[Collected data]
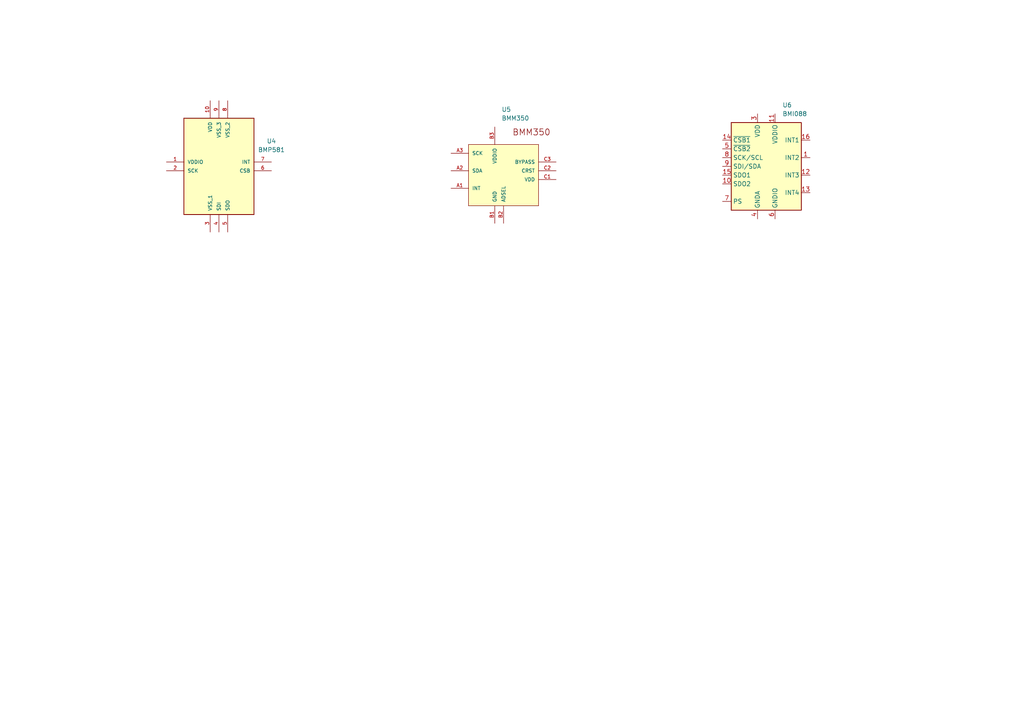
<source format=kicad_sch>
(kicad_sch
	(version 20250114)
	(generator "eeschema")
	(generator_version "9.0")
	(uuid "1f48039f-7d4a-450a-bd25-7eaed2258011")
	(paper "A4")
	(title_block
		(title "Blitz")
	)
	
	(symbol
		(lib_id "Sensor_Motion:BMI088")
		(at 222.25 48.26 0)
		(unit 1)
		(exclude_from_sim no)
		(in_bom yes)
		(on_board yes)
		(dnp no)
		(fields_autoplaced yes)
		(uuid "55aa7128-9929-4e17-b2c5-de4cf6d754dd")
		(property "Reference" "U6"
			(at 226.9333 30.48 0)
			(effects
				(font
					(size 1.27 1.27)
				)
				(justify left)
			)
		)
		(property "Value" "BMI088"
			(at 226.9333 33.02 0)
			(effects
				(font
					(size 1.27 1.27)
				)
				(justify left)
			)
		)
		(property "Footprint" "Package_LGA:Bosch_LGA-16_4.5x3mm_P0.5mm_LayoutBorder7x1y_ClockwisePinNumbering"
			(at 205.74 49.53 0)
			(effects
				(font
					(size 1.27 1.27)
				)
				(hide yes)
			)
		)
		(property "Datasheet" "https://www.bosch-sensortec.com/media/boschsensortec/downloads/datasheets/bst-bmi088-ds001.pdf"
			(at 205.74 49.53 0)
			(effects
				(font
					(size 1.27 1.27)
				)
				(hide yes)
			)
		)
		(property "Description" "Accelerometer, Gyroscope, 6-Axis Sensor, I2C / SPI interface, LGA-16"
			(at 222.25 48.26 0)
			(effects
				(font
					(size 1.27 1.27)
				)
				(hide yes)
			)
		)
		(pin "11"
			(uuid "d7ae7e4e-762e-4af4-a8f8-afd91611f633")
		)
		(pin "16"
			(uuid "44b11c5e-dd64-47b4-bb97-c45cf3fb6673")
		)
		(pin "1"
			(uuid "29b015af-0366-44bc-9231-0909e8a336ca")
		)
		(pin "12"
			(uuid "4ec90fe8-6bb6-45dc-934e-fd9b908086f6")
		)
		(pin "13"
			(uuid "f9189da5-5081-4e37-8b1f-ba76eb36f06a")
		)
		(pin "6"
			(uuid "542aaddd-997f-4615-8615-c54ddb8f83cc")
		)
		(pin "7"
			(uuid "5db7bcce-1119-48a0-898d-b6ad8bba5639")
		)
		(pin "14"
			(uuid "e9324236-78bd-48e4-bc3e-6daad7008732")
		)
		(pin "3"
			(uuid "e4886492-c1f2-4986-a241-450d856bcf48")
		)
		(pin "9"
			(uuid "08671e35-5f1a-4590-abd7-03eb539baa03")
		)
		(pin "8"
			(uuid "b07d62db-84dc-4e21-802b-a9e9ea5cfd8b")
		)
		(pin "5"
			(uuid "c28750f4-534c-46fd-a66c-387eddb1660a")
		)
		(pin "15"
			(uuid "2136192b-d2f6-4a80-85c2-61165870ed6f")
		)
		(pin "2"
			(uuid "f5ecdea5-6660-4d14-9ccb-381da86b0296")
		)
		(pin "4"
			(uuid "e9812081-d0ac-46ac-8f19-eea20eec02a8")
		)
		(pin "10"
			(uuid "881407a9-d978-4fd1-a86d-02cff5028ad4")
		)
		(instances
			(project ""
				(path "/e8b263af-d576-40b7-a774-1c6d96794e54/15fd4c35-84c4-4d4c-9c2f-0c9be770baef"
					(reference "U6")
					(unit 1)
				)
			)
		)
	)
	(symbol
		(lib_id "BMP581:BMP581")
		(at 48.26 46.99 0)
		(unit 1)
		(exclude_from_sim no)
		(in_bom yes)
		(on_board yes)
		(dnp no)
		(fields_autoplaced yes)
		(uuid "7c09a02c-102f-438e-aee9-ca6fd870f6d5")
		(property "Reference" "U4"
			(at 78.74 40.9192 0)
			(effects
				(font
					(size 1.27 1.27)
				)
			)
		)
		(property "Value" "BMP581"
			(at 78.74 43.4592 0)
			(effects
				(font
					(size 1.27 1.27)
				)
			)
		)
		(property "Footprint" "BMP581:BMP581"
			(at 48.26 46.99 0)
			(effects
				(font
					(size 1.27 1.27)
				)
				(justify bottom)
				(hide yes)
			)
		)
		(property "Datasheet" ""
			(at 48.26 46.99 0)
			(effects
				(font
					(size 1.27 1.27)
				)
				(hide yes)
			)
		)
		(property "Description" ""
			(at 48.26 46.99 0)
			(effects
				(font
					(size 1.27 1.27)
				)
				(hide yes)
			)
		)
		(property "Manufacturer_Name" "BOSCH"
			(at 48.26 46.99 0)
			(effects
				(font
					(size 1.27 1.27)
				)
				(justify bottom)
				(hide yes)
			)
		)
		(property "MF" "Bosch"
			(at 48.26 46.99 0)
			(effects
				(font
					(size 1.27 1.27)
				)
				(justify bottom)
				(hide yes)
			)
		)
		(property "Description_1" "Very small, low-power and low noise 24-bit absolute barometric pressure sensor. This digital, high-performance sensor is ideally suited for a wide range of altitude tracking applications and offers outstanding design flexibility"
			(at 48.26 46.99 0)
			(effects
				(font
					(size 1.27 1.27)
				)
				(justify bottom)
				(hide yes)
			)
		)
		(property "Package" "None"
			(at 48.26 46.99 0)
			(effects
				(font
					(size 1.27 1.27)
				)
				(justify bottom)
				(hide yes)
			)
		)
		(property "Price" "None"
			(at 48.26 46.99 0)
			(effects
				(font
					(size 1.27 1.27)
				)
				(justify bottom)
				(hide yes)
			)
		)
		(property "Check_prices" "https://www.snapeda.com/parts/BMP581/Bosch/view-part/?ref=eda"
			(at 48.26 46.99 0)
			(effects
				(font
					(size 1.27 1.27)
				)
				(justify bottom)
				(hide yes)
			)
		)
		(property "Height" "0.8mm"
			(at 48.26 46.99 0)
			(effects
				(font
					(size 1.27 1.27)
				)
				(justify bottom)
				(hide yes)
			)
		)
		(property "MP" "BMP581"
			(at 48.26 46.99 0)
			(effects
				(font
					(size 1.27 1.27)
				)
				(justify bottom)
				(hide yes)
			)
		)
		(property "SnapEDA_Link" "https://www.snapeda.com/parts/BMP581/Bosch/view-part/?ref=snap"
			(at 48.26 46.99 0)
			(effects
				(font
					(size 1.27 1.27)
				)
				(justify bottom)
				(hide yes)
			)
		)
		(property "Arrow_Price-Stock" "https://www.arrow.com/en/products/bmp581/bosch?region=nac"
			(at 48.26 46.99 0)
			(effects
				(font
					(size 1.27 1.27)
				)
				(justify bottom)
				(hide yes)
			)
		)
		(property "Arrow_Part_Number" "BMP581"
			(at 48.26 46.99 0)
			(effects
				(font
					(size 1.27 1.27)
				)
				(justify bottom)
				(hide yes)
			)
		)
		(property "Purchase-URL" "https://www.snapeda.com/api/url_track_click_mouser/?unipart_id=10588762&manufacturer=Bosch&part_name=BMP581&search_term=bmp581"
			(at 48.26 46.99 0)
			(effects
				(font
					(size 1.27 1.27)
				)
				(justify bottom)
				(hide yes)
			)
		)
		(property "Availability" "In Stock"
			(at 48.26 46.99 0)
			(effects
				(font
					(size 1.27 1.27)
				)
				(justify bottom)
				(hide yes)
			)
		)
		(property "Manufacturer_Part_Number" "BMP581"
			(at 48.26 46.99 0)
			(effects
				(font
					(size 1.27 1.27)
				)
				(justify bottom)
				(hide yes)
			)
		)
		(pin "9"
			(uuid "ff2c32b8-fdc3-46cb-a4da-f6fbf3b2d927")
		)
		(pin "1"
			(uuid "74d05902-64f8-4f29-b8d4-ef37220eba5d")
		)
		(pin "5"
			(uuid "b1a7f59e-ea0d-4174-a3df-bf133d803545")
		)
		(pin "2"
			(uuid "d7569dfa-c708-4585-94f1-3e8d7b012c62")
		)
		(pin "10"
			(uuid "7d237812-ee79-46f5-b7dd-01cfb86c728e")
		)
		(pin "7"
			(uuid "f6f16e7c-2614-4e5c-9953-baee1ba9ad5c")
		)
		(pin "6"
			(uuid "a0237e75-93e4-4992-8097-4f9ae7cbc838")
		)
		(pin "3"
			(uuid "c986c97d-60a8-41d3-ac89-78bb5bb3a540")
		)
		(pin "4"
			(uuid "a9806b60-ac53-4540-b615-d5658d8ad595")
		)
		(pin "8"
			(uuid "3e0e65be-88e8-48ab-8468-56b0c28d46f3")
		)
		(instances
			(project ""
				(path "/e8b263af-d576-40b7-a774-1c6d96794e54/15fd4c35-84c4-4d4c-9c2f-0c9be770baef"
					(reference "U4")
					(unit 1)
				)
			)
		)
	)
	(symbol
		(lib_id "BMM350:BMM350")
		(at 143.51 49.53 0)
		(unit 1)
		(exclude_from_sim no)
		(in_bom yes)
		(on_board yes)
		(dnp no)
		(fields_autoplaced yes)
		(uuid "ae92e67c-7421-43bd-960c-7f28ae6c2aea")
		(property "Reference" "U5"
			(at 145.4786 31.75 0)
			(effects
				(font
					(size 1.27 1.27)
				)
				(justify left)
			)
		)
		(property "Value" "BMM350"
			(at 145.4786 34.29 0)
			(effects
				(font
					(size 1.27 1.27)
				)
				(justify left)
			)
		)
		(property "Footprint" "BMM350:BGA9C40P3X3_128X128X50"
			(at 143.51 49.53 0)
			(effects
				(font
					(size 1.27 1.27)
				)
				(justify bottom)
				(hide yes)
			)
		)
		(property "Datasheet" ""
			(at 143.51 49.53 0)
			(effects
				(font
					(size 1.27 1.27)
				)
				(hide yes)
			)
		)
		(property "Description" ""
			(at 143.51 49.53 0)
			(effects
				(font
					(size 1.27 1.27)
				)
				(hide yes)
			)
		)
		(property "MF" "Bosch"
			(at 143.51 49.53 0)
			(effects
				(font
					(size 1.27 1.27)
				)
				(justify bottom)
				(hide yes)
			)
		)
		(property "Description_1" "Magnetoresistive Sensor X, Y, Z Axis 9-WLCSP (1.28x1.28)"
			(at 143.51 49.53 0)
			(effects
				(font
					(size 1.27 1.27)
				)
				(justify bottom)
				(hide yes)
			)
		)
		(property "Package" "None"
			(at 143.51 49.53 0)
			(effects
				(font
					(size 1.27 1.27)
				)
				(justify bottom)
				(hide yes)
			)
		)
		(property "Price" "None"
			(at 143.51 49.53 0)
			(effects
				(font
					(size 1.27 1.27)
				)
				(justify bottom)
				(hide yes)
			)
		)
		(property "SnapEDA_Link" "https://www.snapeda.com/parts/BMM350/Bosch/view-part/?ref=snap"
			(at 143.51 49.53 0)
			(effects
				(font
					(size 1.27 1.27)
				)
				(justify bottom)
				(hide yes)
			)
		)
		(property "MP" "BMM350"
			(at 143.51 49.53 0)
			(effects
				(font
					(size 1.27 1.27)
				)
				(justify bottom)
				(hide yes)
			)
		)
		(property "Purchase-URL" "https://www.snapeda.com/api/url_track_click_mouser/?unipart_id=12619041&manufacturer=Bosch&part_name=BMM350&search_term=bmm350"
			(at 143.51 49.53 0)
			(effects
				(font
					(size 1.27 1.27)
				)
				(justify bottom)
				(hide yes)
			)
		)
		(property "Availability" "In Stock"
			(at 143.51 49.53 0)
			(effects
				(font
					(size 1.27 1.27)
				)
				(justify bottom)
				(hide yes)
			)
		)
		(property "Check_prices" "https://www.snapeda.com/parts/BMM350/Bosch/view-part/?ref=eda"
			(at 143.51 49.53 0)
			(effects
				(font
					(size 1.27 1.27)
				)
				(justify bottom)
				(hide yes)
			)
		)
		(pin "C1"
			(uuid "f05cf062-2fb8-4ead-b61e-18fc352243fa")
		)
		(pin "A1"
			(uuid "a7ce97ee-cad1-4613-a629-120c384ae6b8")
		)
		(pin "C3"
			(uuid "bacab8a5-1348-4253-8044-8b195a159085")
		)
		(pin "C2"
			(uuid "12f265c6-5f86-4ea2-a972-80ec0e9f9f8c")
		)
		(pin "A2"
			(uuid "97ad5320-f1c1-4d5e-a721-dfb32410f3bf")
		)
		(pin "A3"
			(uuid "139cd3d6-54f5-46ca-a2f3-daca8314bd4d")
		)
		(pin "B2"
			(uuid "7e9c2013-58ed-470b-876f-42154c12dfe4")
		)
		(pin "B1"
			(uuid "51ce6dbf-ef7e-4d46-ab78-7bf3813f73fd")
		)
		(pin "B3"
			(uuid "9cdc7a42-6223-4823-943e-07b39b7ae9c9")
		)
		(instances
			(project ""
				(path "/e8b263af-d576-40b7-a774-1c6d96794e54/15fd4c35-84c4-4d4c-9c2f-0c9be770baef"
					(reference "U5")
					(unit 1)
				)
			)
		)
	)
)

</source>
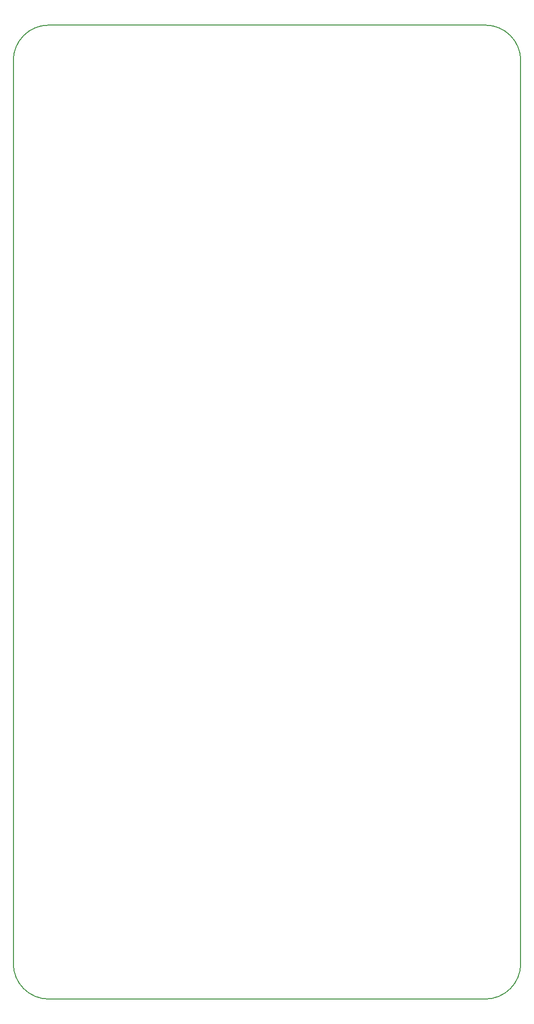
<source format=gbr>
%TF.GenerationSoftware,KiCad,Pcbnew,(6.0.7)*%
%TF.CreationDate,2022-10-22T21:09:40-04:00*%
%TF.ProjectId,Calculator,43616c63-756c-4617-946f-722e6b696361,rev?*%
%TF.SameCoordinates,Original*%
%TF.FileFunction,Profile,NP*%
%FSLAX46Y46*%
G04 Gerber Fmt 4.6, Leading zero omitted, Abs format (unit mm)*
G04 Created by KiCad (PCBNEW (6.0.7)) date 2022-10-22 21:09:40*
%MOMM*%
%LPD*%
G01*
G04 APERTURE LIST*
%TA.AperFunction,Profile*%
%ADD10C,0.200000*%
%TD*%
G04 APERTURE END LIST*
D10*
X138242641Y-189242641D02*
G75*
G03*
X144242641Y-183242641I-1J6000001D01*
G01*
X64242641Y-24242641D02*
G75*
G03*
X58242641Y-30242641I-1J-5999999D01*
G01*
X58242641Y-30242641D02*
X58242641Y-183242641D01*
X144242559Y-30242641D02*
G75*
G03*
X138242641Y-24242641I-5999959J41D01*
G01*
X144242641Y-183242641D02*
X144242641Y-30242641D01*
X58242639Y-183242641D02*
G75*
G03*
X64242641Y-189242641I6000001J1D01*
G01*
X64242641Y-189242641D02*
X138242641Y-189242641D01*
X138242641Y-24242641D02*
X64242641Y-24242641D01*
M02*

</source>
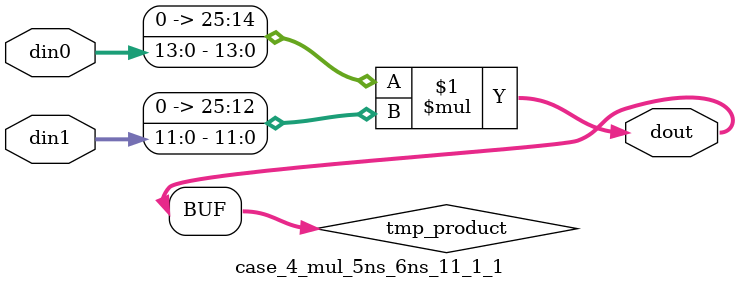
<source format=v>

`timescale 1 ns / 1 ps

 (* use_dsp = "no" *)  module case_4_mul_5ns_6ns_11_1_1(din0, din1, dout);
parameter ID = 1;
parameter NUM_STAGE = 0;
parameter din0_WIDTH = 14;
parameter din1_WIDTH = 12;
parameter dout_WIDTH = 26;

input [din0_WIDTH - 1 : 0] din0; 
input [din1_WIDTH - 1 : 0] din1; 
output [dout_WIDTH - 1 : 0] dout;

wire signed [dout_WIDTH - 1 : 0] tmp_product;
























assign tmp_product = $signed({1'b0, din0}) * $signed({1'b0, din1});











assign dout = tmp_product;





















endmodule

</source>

Aim of the task.
Starting at the first line of the data, set down each line exactly until you have copied the line with "(at 226.9333 33.02 0)", but leave the pictures out.

Task answer.
<source format=kicad_sch>
(kicad_sch
	(version 20250114)
	(generator "eeschema")
	(generator_version "9.0")
	(uuid "1f48039f-7d4a-450a-bd25-7eaed2258011")
	(paper "A4")
	(title_block
		(title "Blitz")
	)
	
	(symbol
		(lib_id "Sensor_Motion:BMI088")
		(at 222.25 48.26 0)
		(unit 1)
		(exclude_from_sim no)
		(in_bom yes)
		(on_board yes)
		(dnp no)
		(fields_autoplaced yes)
		(uuid "55aa7128-9929-4e17-b2c5-de4cf6d754dd")
		(property "Reference" "U6"
			(at 226.9333 30.48 0)
			(effects
				(font
					(size 1.27 1.27)
				)
				(justify left)
			)
		)
		(property "Value" "BMI088"
			(at 226.9333 33.02 0)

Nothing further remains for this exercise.